Technology Titan Honeywell Seeking To Purchase Competitor United Technologies

Manufacturer Honeywell held merger meetings with United Technologies, reports CNBC today. The deal between the two aerospace giants could have serious consequences for the commercial space travel industry, and for everyday consumers. The deal would see Honeywell acquire United Technologies, who manufactures aircraft engines and the ubiquitous Otis brand elevators. Additionally, United Technologies competes with Honeywell in the heating and climate control industries, the merger could see some interesting development with Honeywell hard pressed by the popular Nest thermostat.

So, what does that mean for consumers? Two businesses, which have been struggling in recent years, could potentially form one of the most influential partnerships in international industry – not exactly riveting stuff, but Honeywell supplies aircraft parts to Boeing, and likely made at least one product in your household right now.

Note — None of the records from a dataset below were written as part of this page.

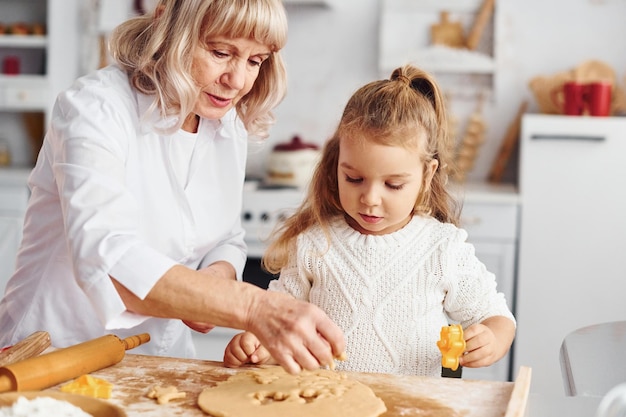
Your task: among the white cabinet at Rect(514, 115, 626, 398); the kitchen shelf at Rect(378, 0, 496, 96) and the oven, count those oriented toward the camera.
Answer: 3

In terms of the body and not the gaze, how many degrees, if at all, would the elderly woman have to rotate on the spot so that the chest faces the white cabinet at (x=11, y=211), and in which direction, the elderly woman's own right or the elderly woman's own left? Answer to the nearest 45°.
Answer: approximately 135° to the elderly woman's own left

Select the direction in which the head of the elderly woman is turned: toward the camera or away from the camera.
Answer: toward the camera

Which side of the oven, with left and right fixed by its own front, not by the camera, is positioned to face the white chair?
front

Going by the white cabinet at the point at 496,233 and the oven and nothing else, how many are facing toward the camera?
2

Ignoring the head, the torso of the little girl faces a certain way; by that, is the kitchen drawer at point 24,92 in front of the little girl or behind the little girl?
behind

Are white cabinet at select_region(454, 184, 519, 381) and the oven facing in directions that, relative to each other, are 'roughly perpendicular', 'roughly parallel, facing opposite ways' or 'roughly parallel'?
roughly parallel

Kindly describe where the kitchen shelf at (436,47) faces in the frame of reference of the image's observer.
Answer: facing the viewer

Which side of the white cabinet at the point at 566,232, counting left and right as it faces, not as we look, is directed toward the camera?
front

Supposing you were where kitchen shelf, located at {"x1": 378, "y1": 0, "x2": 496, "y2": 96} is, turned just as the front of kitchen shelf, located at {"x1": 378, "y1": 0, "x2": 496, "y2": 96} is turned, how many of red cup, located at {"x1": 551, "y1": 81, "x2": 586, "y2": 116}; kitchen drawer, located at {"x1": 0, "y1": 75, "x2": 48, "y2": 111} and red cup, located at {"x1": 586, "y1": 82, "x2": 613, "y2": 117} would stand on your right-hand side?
1

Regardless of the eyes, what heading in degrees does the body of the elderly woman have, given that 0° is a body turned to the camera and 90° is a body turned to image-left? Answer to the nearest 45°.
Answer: approximately 315°

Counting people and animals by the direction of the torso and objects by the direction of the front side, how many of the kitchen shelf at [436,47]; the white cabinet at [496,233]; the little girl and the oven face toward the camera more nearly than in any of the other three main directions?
4

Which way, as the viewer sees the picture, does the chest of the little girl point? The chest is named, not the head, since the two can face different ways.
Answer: toward the camera

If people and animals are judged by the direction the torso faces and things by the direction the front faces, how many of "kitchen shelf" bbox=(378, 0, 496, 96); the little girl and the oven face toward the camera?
3

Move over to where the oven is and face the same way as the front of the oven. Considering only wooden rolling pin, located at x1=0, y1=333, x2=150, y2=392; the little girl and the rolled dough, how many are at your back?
0
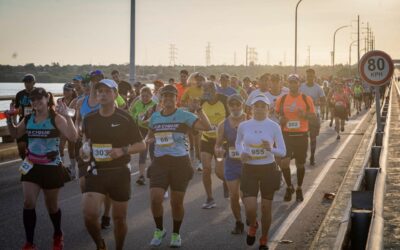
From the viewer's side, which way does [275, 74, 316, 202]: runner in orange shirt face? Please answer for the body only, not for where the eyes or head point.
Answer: toward the camera

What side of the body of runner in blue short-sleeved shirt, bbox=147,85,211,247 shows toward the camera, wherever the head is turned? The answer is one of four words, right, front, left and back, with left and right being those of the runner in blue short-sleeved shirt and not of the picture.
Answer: front

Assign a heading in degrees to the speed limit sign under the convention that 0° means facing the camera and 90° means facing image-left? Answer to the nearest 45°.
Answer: approximately 0°

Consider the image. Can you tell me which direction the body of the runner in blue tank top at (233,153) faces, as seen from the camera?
toward the camera

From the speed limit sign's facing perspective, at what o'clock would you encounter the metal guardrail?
The metal guardrail is roughly at 12 o'clock from the speed limit sign.
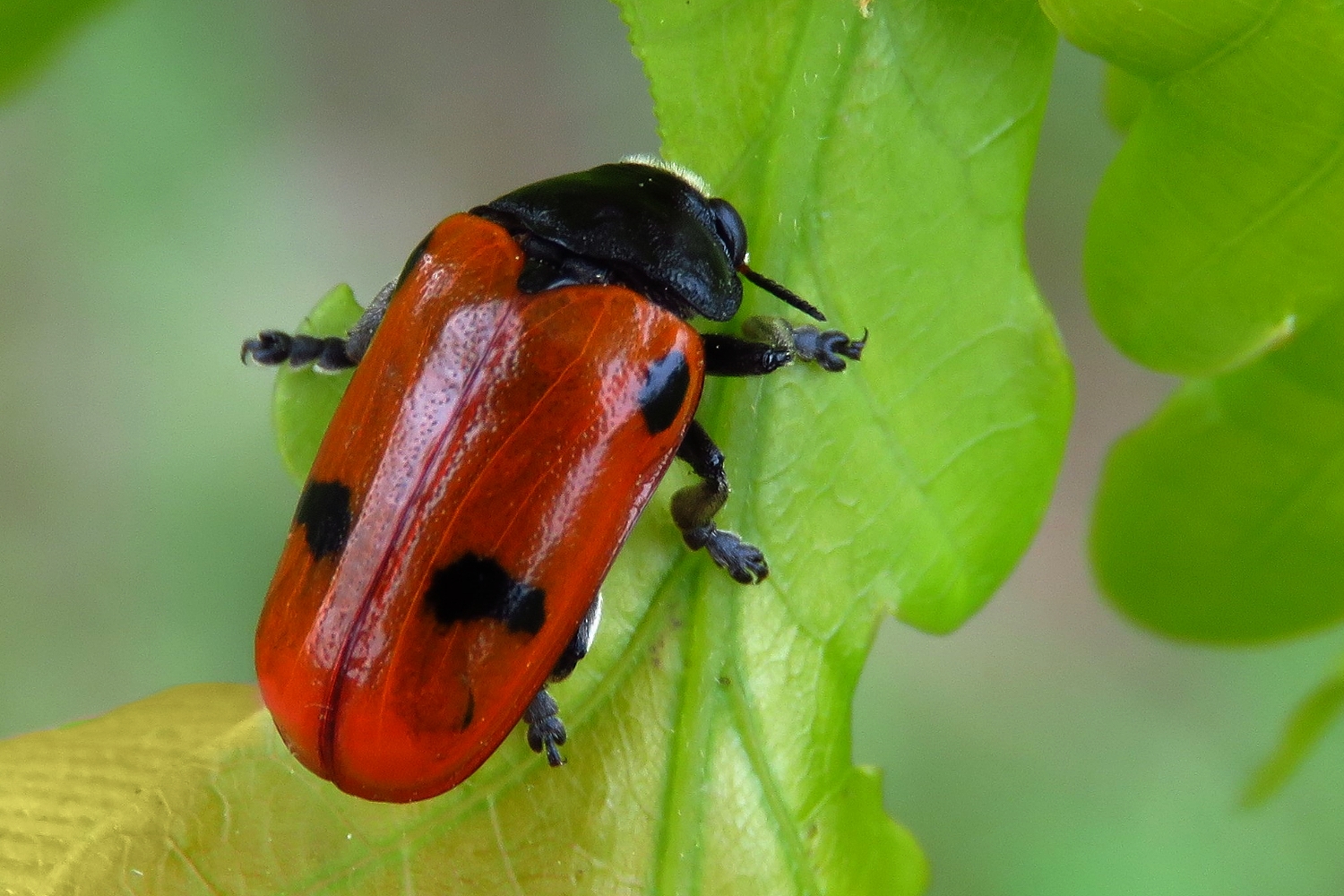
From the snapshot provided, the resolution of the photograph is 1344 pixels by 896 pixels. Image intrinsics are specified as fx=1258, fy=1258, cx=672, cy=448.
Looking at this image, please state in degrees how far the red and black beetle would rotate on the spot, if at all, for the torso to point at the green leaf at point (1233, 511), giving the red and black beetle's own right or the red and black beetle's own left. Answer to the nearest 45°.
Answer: approximately 45° to the red and black beetle's own right

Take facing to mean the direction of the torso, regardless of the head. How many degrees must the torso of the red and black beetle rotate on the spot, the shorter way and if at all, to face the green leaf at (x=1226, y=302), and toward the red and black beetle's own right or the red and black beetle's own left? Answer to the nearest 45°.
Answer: approximately 45° to the red and black beetle's own right

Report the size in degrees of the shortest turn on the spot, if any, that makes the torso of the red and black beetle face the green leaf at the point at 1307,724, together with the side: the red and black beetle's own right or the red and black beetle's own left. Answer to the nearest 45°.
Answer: approximately 45° to the red and black beetle's own right

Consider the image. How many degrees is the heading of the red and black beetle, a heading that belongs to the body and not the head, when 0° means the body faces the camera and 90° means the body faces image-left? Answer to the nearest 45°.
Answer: approximately 225°
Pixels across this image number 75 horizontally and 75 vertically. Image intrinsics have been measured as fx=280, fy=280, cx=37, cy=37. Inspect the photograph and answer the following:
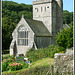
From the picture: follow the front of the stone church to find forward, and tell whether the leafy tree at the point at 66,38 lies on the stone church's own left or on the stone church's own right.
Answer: on the stone church's own left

Fortune reports that the talks don’t quite indicate that a deal was made, but it looks promising. Honeywell reportedly offered to buy United Technologies with stock, and sweetened the pot with a little cash. While everyday consumers won’t likely notice a difference in their day to day lives, it’s important to note that both companies have a strong presence in the United States and abroad – simply put, they’re big employers, and a merger could mean less competition for skilled workers, but it might mean more jobs for those workers given that United Technologies has been cutting jobs recently.

Still, CNBC is skeptical a potential deal — if a deal is reached — would resist antitrust scrutiny from federal regulators. Both companies operate in different industries, but they also compete in a few specific areas, most notably home climate control.

It’s not the first time Honeywell has tried to acquire United Technologies, though. According to CNBC last year, Honeywell made a similar offer, United Technologies refused out of hand. It’s been a rough year for United, though, and their stock price is now well below Honeywell’s, and now that the deal is on the table again, Honeywell finds itself in a much more advantageous position.

Last year, talks broke down when neither company could agree on which one would be in control if a deal went through, but today the tables have turned, and Honeywell may have the leverage it needs to entice United Technologies management to accept a merger.

“The current talks represent the latest engagement in an on-again-off-again courtship that began almost a year ago, and has changed shape as the respective market caps of the two companies have diverged,” reports David Faber for CNBC.

Since the last time a deal was attempted, Honeywell’s market value grew almost $10 billion over United Technologies’ market value, giving it a significantly better position to negotiate this kind of merger.

The deal, if it went through, would be the biggest in recent memory, outpacing last year’s massive merger between DuPont and Dow Chemical, two longtime rivals who merged in hopes of staving off the worst of an economic downturn.

The opposition to the deal might not come from within United Technologies, however. Honeywell and United both provide parts to Boeing and Airbus, and if the two companies merged, they’d be in a position to hike up the price of their aircraft components — a move which airplane manufacturers would naturally be opposed to.

Both companies design and manufacture many of the internal systems that go into commercial and military aircraft, including engines and avionics. But both companies provide different components to major aircraft manufacturers, and a merger would meet some major opposition in both the United States and the European Union, both of which have been tough on this kind of merger in recent years.